Required action
Tally the lines of the entries below that hold the word "recebe", and please give only the total.

Data under study
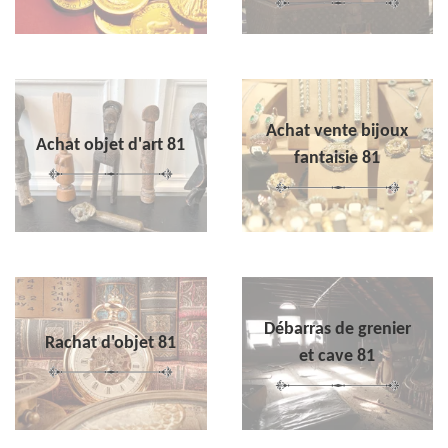
Achat vente bijoux
Achat objet d'art 81
fantaisie 81
Débarras de grenier
Rachat d'objet 81
et cave 81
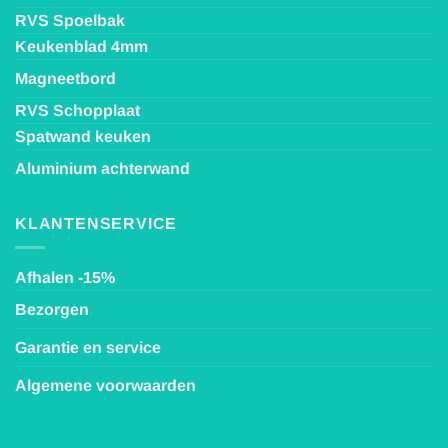
RVS Spoelbak
Keukenblad 4mm
Magneetbord
RVS Schopplaat
Spatwand keuken
Aluminium achterwand
KLANTENSERVICE
Afhalen -15%
Bezorgen
Garantie en service
Algemene voorwaarden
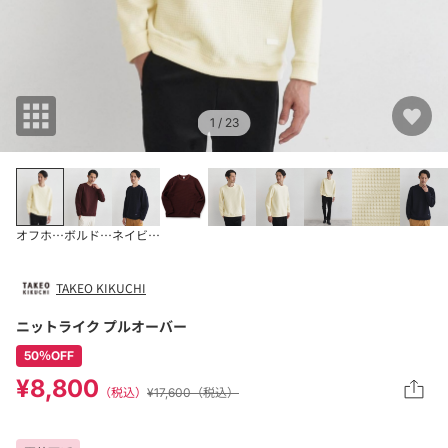
1
/ 23
オフホワイト(003
ボルドー(064)
ネイビー(094)
TAKEO KIKUCHI
ニットライク プルオーバー
50％OFF
¥8,800
（税込）
¥17,600（税込）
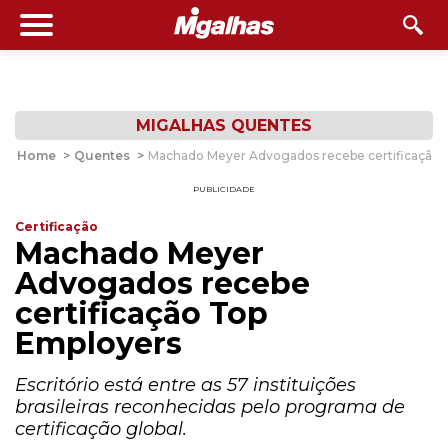
MIGALHAS QUENTES
Home
>
Quentes
>
Machado Meyer Advogados recebe certificação 
PUBLICIDADE
Certificação
Machado Meyer
Advogados recebe
certificação Top
Employers
Escritório está entre as 57 instituições
brasileiras reconhecidas pelo programa de
certificação global.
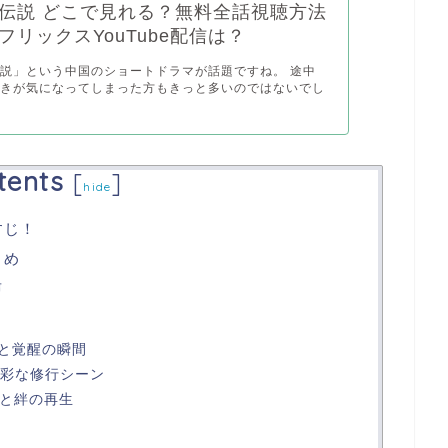
伝説 どこで見れる？無料全話視聴方法
フリックスYouTube配信は？
説」という中国のショートドラマが話題ですね。 途中
続きが気になってしまった方もきっと多いのではないでし
tents
[
]
hide
すじ！
とめ
声
長と覚醒の瞬間
多彩な修行シーン
解と絆の再生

Reply to the exercise
2